1 Introduction

The Metabolomics Workbench Data Repository is a publicly available resource for metabolomics experimental data collected from mass spectrometry (MS) and nuclear magnetic resonance (NMR) analytical platforms and associated metadata describing sample and analytical details as well as experimental design (Sud et al. 2016). Study-specific experimental data and metadata can be accessed via metabolomics workbench in the form of ‘mwTab’ formatted files as well as through a representational state transfer (REST) interface. The repository currently makes available over 630 individual ‘mwTab’ files from MS- and NMR-based studies, each file having an associated study id (non-unique identifier) and analysis id (unique identifier). The metabolomics workbench provides an official data format specification (“mwTab format specification.”—Available at: http://www.metabolomicsworkbench.org/data/tutorials.php) for the ‘mwTab’ format, which consists of sequentially ordered blocks (sections) of text data. Some of the blocks consist of data represented by ‘single key to single value’ relationships that store single pieces of information. Other blocks consist of multiple ‘tab’-separated values via ‘single key to multiple values’ or ‘multiple keys to multiple values’ relationships that store multiple pieces of information in an organized manner analogous to a relational table.

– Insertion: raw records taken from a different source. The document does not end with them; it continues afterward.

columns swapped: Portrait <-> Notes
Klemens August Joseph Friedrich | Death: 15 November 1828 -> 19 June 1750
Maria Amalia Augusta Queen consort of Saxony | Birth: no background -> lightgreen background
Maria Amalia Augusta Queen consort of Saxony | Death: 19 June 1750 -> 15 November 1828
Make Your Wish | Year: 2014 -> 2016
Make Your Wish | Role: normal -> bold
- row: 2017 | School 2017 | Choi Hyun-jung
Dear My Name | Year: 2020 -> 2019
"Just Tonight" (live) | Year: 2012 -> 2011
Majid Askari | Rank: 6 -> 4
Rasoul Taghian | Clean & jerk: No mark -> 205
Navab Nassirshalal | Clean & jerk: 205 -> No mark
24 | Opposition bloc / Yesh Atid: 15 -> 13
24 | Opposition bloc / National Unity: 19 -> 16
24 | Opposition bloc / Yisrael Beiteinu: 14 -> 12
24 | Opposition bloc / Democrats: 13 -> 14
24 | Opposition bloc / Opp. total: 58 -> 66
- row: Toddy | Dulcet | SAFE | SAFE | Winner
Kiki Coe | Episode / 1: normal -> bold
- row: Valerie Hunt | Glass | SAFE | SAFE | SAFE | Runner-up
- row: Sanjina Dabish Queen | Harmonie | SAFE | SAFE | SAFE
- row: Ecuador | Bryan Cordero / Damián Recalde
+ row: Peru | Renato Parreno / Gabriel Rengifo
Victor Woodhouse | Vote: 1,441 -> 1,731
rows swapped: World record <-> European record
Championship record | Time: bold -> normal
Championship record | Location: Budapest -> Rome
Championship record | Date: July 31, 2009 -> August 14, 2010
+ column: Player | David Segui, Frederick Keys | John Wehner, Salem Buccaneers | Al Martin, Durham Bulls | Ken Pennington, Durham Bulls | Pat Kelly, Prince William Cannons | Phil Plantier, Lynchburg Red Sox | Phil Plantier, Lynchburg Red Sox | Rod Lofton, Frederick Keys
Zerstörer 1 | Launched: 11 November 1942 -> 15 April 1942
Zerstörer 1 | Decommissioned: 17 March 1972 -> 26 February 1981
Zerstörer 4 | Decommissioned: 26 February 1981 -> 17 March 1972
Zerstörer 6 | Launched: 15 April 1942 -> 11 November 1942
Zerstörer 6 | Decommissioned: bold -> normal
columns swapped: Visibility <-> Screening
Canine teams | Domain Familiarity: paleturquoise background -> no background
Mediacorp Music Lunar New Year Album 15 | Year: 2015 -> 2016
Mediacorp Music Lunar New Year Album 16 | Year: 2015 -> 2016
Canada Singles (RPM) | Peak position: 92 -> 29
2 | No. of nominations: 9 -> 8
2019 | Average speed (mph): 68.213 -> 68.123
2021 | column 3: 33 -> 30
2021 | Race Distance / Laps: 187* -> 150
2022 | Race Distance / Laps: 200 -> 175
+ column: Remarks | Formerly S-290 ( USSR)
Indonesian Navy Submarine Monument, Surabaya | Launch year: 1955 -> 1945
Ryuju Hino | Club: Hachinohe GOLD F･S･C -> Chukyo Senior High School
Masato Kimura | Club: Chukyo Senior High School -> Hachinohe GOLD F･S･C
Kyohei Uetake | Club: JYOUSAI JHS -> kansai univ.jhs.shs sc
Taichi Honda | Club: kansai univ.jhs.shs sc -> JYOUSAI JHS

Using the Python programming language, we implemented a software package and library called ‘mwtab’ in order to improve the accessibility, interoperability, and reusability (FAIR data principles) (Wilkinson et al. 2016) of the experimental data and metadata stored in the ‘mwTab’ formatted files. The FAIR data principles, “To be findable, accessible, interoperable, and reusable”, are guiding principles for good data management and stewardship of repositories (Wilkinson et al. 2016). Python was chosen because it is an open-source programming language that runs on all major operating systems (Python Software Foundation 2013; Van Rossum and Drake 2010) and has become very popular for scientific programming (Oliphant 2007). The ‘mwtab’ package parses ‘mwTab’ formatted files into Python dictionary- and list-based data structures in order to provide ‘pythonic’ data access and manipulation interfaces within Python programs (scripts, packages, etc.). Moreover, these data structures are written in such a way that they are easily serializable into Javascript object notation (JSON) formatted files, a language-independent open-standard format used for data interchange on the web. The advantage of this Python dictionary/list/JSON data structures representation is that it simultaneously facilitates data access and manipulation of ‘mwTab’ formatted files using Python or any other programming language that implements JSON parsers (i.e. all modern programming languages). In addition to improving data accessibility, the ‘mwtab’ package provides data validation facilities, i.e. data and metadata can be validated using constraints in the form of a pre-defined schema. Validation can test a variety of conditions like specifying what types of values are possible, which keys and associated values are required, which keys and associated values are optional, the order that specific data blocks must follow, and checking for consistencies within and between files.

2 Methods

2.1 Overview of the mwTab format

The ‘mwTab’ formatted files consists of multiple blocks of text data. Each new text block of the ‘mwTab’ file starts with the ‘#’. There are several types of formatting possible within text blocks: “single key to single value”-like pairs to represent single piece of information, e.g. ‘VERSION’ is the key and ‘1’ is the value (see Fig. 1a). In cases where value is long, it gets formatted as a multiline string with repeated use of the same key, e.g. ‘PR:PROJECT_SUMMARY’ is the key and associated multiline project summary is the value (see Fig. 1a). There is also a ‘SUBJECT_SAMPLE_FACTORS’ block that contains header specifying column names and corresponding ‘tab’-separated rows of data (see Fig. 1b). Results from MS- and NMR-based experiments are deposited as large matrices of values with corresponding units for each of the assignable metabolites (see Fig. 1c, d respectively).

Fig. 1
figure 1

Overview of the ‘mwTab’ format: a Text blocks containing “single key-single value” and multiline summary blocks; b subject sample factors text block; c text block with MS metabolite data; d text block with NMR data

The full ‘mwTab’ format specification is available on official Metabolomics Workbench Data Repository (mwTab format specification. [Online]. Available: http://www.metabolomicsworkbench.org/data/tutorials.php).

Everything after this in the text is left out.